Text section
On 14 December 2017, the Japanese government issued the 2018 tax reform proposal. A tax reform bill incorporating the proposal was recently submitted to an ordinary session of the Diet (Japan’s parliament), and is expected to be passed in late March 2018.
There are certain proposed changes for 2018 that may be of interest to multinational companies with operations or interests in Japan, including the following:
Revisions to Japanese domestic permanent establishment (PE) rules. Under the proposal, the definition of a PE under Japanese domestic rules would be amended along the lines of language in BEPS Action Item 7, the OECD Model Convention and the Multilateral Convention to Implement Tax Treaty-Related Measures to Prevent Base Erosion and Profit Shifting (MLI). These provisions will take effect for income tax in 2019 (starting on 1 January 2019) and onwards, with respect to corporate income tax for fiscal years beginning on 1 January 2019 and onwards.
Adoption of provisions to prevent artificial avoidance of PE. A person who engages in activities “relating to” the conclusion of a contract regarding the transfer of the ownership of the assets of a foreign company has been added to the scope of “agent PE”. This provision appears to expand the scope of agent type PE to cover a person who is not necessarily a bona fide agent (e.g., a contract concluding agent) and in a practical sense appears to be aimed at capturing so-called “commissionaires”, the use of which has been identified as a serious problem in BEPS discussions. In addition, a person who works mostly or exclusively for one or two “closely related” (defined as having a greater than 50% relationship) principals will be excluded from the scope of the “independent agent” exception. Activities such as storage, display, and delivery are currently excluded from the scope of a fixed place PE in Japan. Under the tax proposal, where such activities go beyond the nature of preparatory and auxiliary with respect to a foreign company carrying out its business activities in Japan, such activities will constitute a PE in Japan of that foreign business. This revision appears to be targeting taxpayers that perform significant functions in Japan through the use of a warehouse. Finally, in the case of a construction site PE, where a taxpayer seeks to avoid creating a PE by splitting up a single contract into multiple shorter contracts, the tax authorities will consider whether there is a PE by adding together the shorter contracts. This is clearly in line with the MLI, which contains a similar provision.

Task statement
Using the text on Japan's 2018 tax reform proposal, decide whether each statement below agrees with it. Answer yes or no for each, and quote the deciding words of the text. (a) The tax reform bill is expected to pass in late March 2018. (b) Storage, display, and delivery currently fall within the scope of a fixed place PE in Japan. (c) The proposal defines "closely related" as a relationship of greater than 50%.

Data excerpts
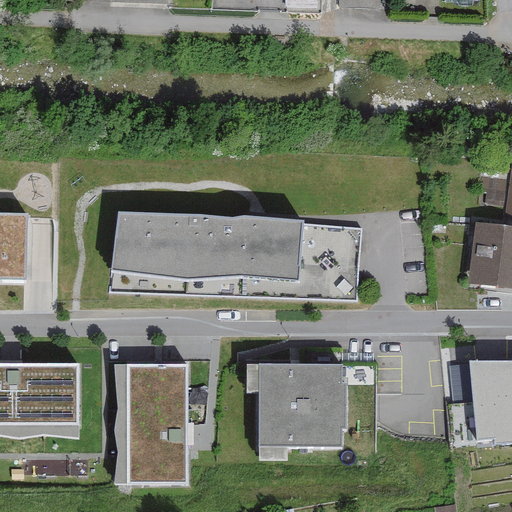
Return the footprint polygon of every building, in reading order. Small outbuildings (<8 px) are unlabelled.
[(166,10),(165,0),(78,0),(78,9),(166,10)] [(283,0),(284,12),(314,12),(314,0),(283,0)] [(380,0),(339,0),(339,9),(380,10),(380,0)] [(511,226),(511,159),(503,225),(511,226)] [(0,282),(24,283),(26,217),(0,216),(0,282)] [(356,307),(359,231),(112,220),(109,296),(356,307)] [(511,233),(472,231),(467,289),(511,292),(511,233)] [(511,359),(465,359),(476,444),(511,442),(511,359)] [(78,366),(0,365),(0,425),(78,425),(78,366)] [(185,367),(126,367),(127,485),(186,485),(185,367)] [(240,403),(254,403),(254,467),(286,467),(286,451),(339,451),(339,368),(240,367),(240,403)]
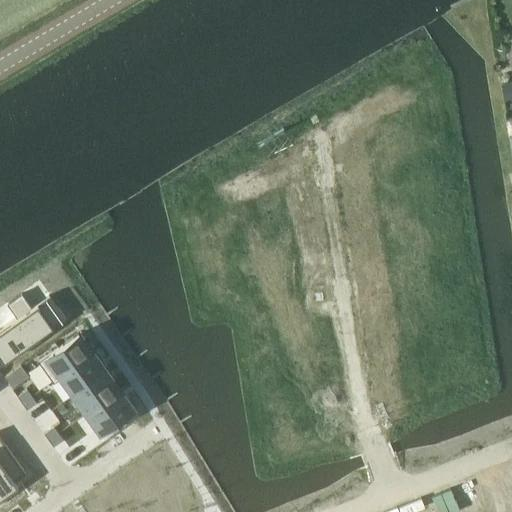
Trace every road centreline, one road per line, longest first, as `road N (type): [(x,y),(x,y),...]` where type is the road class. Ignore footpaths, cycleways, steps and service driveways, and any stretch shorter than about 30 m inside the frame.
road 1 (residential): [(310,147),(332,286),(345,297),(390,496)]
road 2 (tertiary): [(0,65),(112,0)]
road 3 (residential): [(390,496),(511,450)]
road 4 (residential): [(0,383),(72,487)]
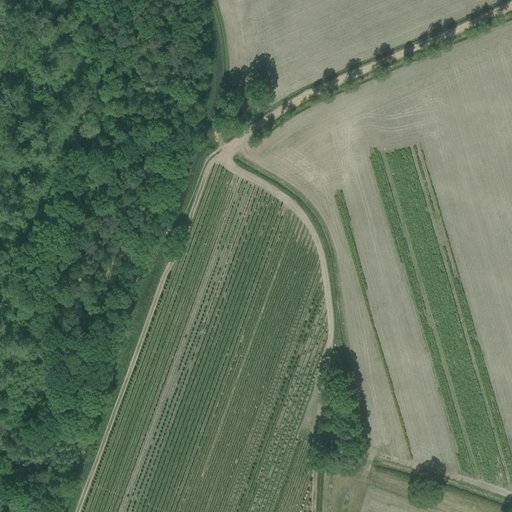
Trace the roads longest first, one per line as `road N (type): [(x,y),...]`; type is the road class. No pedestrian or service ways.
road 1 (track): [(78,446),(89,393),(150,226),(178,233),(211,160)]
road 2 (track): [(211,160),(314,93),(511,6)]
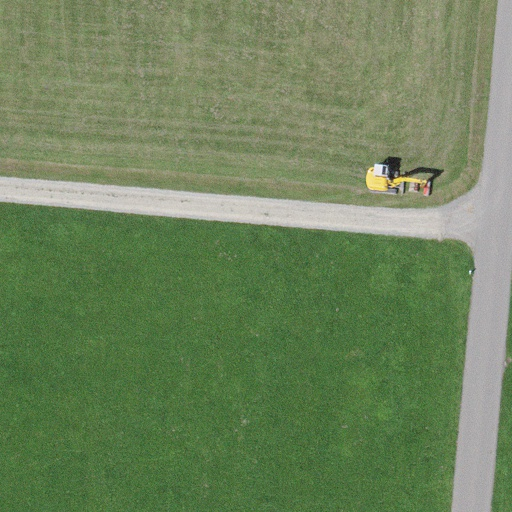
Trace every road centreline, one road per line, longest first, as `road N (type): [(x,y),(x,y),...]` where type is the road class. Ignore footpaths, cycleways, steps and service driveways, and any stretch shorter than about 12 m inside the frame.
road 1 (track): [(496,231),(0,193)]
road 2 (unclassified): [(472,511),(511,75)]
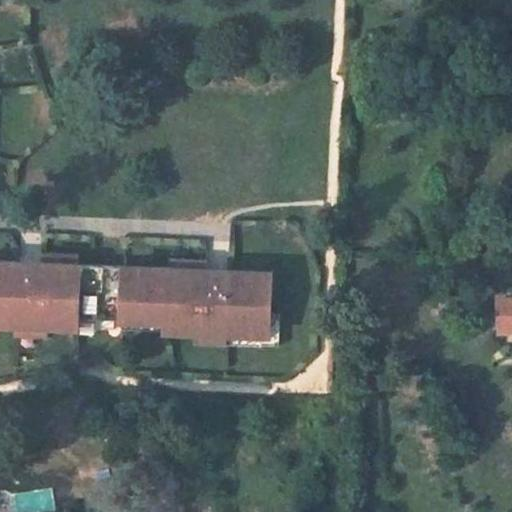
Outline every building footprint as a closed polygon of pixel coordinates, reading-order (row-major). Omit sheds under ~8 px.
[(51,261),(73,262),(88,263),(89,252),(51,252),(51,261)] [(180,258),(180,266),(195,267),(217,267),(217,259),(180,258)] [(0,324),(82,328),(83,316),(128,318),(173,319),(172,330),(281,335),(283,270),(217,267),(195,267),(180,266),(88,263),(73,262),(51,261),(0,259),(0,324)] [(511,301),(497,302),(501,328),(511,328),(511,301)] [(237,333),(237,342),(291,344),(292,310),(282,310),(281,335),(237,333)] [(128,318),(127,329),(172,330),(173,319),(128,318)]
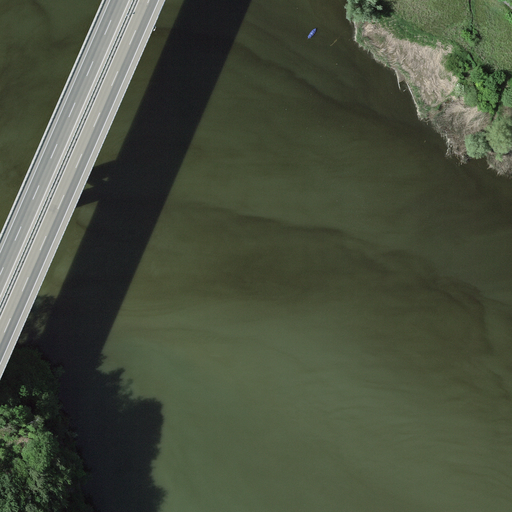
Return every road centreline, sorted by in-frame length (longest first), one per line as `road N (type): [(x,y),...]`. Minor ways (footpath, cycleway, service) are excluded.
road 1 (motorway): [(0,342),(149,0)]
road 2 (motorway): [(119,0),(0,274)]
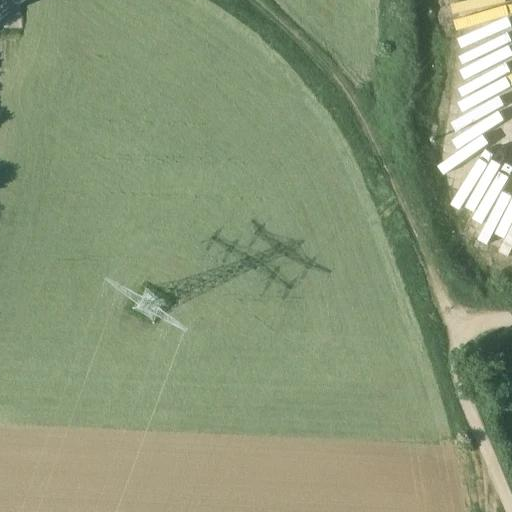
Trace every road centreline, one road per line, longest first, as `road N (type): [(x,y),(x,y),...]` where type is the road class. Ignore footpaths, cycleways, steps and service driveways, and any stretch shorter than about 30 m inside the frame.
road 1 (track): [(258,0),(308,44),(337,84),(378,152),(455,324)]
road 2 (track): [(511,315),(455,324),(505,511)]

Output below
(a) Yes: "is expected to be passed in late March 2018"
(b) No: "Activities such as storage, display, and delivery are currently excluded from the scope of a fixed place PE in Japan"
(c) Yes: "defined as having a greater than 50% relationship"